Metric state is private
The internal state of a metric belongs to that metric.
For example:
self._total = 0
self._success_total = 0
self._failure_total = 0
or:
self._total = 0
self._duration_ms_total = 0.0
Production code should not modify these values.
Other metrics should not modify these values.
The recorder should not modify these values directly.
Only the metric updates its own state when it accepts an event.
Why metrics live near domain code
Metrics should normally be defined near the component that owns the domain meaning.
DocumentStorage knows what a save attempt means.
It knows what SUCCESS and FAILURE mean.
It knows which operation duration is worth measuring.

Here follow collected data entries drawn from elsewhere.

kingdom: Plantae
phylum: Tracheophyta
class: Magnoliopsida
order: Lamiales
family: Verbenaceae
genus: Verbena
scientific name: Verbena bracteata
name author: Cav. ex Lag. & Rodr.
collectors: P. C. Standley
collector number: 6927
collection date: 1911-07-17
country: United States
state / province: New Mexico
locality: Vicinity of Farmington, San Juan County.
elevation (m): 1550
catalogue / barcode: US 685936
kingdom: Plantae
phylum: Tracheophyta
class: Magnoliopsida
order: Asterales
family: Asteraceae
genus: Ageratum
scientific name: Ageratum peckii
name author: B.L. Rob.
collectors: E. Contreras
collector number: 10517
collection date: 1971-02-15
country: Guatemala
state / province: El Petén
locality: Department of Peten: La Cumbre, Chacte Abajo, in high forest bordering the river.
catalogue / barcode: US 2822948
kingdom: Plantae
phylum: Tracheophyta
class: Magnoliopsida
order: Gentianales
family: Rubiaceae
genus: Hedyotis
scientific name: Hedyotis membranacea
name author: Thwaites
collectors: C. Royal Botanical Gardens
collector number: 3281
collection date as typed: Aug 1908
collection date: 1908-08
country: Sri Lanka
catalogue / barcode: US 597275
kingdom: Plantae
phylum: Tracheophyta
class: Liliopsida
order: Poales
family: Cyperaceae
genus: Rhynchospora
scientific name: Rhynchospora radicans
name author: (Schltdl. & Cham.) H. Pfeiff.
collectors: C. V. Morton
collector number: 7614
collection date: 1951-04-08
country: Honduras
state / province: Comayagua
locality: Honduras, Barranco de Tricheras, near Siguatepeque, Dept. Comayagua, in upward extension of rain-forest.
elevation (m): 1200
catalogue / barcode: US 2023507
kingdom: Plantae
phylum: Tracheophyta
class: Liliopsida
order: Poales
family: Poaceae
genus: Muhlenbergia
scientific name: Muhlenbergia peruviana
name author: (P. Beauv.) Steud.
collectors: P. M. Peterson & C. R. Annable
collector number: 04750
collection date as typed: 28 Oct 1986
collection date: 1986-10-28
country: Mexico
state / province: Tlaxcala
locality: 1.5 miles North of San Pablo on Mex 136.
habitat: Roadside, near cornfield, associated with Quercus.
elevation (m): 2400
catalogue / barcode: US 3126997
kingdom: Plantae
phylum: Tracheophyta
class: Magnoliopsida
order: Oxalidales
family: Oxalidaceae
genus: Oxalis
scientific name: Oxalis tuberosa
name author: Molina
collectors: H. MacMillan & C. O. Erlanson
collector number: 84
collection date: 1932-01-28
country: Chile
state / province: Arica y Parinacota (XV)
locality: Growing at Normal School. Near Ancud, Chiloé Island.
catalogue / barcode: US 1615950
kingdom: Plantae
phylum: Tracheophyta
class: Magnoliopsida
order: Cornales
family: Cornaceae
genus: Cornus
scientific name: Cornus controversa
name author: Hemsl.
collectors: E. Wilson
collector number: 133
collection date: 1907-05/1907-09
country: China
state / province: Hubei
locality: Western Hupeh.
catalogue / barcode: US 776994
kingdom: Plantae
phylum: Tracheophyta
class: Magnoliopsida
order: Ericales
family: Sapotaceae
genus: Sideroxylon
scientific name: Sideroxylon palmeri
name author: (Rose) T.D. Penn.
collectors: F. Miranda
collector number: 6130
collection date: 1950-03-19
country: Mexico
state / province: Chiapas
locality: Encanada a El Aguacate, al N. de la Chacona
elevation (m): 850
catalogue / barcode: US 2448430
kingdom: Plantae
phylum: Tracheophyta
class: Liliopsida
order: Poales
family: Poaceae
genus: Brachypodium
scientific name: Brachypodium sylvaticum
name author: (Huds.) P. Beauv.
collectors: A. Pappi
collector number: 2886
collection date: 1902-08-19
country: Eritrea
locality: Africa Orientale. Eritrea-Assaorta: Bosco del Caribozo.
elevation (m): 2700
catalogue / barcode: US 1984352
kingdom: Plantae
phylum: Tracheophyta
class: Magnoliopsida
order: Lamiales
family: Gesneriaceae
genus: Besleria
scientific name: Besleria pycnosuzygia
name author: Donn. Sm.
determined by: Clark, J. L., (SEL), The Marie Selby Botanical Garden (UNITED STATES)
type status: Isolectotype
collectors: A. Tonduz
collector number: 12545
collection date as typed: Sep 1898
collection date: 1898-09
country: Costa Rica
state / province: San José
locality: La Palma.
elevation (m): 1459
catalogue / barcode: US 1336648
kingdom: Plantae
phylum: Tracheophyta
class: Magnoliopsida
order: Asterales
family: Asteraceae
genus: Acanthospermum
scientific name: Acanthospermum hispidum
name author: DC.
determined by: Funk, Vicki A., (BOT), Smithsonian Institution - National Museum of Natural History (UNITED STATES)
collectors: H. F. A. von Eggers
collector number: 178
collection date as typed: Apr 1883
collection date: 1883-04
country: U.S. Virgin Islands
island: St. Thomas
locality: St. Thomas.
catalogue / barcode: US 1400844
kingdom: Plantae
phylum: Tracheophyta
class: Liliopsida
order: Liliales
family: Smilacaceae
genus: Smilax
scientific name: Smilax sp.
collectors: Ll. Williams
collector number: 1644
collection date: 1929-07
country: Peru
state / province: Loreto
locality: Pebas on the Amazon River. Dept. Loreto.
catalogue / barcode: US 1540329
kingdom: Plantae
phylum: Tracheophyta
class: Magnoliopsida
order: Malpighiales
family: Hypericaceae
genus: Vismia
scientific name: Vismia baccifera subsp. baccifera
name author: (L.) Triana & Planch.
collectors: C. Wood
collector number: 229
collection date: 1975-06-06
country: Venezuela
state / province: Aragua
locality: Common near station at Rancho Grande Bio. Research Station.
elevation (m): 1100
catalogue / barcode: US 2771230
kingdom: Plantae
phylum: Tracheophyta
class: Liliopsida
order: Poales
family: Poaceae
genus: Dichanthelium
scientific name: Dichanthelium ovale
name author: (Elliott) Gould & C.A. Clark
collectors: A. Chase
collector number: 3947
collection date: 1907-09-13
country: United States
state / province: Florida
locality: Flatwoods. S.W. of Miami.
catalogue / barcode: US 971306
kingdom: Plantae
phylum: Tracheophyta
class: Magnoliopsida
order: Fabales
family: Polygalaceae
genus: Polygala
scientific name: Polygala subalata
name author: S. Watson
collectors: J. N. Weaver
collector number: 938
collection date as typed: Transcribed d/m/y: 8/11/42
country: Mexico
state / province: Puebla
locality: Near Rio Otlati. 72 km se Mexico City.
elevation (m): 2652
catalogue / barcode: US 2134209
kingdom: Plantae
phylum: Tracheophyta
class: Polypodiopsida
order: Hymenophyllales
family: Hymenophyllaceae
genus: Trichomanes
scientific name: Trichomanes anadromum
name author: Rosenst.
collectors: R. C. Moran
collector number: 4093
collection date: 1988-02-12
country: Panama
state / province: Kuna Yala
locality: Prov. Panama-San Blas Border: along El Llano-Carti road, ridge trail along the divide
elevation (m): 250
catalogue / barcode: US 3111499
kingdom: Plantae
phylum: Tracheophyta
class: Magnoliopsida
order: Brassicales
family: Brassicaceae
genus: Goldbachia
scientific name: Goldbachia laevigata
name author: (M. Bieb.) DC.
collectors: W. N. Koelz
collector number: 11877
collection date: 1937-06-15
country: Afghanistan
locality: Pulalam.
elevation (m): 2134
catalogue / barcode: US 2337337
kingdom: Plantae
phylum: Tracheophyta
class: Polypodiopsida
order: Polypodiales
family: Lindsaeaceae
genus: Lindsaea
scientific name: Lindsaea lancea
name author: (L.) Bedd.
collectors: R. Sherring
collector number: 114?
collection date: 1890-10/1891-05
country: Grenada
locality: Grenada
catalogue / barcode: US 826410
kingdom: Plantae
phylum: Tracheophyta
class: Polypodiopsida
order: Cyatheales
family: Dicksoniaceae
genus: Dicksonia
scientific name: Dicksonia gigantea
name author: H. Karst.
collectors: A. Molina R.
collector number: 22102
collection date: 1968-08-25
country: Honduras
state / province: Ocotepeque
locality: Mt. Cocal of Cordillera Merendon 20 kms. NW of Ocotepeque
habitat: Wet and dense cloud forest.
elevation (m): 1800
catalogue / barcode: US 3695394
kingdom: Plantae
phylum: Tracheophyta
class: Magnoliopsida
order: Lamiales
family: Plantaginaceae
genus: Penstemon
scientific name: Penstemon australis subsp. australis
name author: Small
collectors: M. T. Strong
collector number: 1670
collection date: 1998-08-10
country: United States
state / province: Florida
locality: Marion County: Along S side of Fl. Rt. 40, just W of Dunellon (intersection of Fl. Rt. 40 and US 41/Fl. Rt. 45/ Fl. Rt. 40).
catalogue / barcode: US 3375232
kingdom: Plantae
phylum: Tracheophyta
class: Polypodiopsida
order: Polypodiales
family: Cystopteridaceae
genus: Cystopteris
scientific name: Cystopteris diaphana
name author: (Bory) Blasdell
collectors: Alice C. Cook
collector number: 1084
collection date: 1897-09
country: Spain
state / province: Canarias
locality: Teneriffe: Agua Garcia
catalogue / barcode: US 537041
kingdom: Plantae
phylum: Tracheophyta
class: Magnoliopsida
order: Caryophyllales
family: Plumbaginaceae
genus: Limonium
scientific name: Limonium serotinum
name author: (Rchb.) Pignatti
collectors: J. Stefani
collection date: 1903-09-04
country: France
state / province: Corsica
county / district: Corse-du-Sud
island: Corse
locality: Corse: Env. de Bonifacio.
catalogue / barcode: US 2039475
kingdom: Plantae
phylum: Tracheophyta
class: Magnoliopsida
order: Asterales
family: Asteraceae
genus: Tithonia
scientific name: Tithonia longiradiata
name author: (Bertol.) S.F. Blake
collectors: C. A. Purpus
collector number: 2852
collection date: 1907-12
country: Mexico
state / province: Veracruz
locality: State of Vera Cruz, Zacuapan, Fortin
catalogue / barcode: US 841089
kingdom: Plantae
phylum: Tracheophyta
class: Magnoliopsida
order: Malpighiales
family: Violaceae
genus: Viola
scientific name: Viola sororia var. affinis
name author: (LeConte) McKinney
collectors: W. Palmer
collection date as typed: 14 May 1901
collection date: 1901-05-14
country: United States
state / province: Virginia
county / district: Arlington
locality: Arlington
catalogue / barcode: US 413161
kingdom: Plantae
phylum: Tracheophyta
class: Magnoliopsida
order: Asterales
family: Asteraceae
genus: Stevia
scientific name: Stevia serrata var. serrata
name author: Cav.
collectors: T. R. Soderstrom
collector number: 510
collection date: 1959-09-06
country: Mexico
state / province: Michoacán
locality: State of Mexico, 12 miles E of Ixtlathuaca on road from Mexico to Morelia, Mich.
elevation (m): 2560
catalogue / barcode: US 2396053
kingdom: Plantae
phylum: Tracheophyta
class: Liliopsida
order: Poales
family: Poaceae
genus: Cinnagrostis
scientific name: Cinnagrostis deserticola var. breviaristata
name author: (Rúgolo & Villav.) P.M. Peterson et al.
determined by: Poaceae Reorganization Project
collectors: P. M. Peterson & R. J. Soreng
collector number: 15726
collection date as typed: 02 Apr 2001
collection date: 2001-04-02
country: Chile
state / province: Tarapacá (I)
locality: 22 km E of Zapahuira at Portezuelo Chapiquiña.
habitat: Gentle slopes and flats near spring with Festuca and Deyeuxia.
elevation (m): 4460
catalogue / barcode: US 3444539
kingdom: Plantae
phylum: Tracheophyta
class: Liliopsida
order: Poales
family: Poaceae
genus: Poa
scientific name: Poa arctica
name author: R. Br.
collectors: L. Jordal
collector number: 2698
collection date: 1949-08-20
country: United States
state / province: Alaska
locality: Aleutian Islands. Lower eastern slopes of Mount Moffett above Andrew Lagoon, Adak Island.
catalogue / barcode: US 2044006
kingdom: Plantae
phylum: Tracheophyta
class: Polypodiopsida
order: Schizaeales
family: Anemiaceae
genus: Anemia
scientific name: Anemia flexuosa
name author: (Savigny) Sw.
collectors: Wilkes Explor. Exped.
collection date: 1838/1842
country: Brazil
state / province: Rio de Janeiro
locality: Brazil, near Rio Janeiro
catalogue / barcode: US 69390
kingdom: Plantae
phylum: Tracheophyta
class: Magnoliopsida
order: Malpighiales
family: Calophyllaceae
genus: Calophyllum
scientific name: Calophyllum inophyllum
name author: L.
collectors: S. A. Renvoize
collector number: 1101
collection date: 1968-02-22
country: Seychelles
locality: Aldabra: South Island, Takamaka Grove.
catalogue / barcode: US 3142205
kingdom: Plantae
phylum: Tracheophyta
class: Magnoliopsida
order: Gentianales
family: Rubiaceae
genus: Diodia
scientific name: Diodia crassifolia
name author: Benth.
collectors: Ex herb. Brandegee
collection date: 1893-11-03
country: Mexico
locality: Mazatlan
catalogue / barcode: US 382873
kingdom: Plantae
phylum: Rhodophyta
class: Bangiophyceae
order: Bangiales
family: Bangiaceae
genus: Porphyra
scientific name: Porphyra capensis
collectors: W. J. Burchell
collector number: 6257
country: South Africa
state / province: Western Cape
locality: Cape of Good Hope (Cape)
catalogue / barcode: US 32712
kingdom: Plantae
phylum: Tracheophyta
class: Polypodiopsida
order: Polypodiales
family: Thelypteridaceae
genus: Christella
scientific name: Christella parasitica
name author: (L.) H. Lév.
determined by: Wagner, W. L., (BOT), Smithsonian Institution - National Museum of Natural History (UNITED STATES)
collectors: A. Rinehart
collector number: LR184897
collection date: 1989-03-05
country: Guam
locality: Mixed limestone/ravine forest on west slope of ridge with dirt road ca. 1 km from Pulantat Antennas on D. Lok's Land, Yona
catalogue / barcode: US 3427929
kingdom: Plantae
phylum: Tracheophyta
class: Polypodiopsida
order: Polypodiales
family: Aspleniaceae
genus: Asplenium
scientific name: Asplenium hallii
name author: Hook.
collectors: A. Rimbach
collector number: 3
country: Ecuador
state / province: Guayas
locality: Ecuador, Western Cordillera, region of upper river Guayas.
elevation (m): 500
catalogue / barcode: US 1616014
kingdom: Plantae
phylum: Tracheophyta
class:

The generic recorder infrastructure does not need that knowledge.
This keeps the separation clear:
domain code
defines events and metrics
metrics infrastructure
records, dispatches, processes, and exposes snapshots
What metrics should not do
A metric should not own production behavior.
It should not call business methods.
It should not decide whether the business operation succeeds or fails.
It should not export to a backend directly as part of its core responsibility.
Its job is narrower:
accept relevant events
update measured state
expose snapshot
Delivery and integration belong to recorders, runtime, hooks, adapters, or higher-level infrastructure.
Summary
A Metric is an aggregate.
It consumes metric events.
It decides which events are relevant.
It updates its own measured state.
It exposes that state through a snapshot.
Several metrics can consume the same event and interpret different parts of its payload.
That is why production code emits structured events instead of updating counters directly.